2024年6月
【木曜】喉頭がん、舌がん
喉頭は、首のほぼ真ん中、いわゆるのど仏の部分にあり、鼻や口から入った空気はこの喉頭を通って気管、気管支、肺に広がっていきます。
喉頭のはたらきは主に3つあり、1つは声を出すことで、2つめは空気が通る道としての役割、3つめは空気が肺に行き着くまでの保護です。
日本の喉頭がんの罹患率は人口10万人あたり約3人です。喉頭がん患者の96%は喫煙者です。タバコが関連している代表的ながんの一つで「喫煙さえしなければよい」という最も予防しやすいがんです。仮にこの世からタバコがなくなれば理論的には、喉頭がんは約30分の1に激減することとなります。
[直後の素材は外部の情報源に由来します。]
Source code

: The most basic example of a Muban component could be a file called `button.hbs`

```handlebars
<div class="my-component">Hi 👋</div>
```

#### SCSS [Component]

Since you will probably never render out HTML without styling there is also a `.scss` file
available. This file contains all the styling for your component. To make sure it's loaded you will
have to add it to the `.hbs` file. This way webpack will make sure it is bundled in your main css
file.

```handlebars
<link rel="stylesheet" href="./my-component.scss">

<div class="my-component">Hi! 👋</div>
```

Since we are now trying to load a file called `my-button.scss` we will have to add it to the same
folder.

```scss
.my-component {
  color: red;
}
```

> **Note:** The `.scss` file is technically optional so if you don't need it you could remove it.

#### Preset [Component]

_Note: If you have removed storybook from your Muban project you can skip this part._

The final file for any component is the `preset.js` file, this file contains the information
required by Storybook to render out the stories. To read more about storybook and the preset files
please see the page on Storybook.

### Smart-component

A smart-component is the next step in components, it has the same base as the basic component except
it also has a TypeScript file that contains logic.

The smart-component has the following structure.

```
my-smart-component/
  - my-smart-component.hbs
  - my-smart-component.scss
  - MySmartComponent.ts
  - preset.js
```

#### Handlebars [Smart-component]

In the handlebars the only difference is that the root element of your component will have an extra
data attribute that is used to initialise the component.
喉頭がんの男女比は10:1と圧倒的に男性に多いがんです。しかし非喫煙者では1:1と性差がなくなることから、喫煙習慣を主とした男性的生活習慣の影響が強いと考えられています。
喉頭がんの代表的な症状は声枯れと、のどのイガイガ感です。癌が進行すると、血痰やものを飲み込むときの痛みが出現するようになり、さらに進行すると呼吸の際ゼイゼイ、ヒュウヒュウという症状や呼吸困難が伴うようになってきます。
診断は喉頭鏡検査や喉頭内視鏡検査にて観察することで確認することができます。
次に舌がんは、口腔内に発生するがんの約90%を占め、舌がん患者の男女比は約2:1と男性に多くみられます。50代後半にかかる人が最も多いですが、若い人にも発生するがんです。原因はまだ明らかではありませんが、アルコールやタバコなどの化学的な刺激であったり、とがった歯や虫歯、歯が当たることによる機械的な刺激などが引き金と考えられています。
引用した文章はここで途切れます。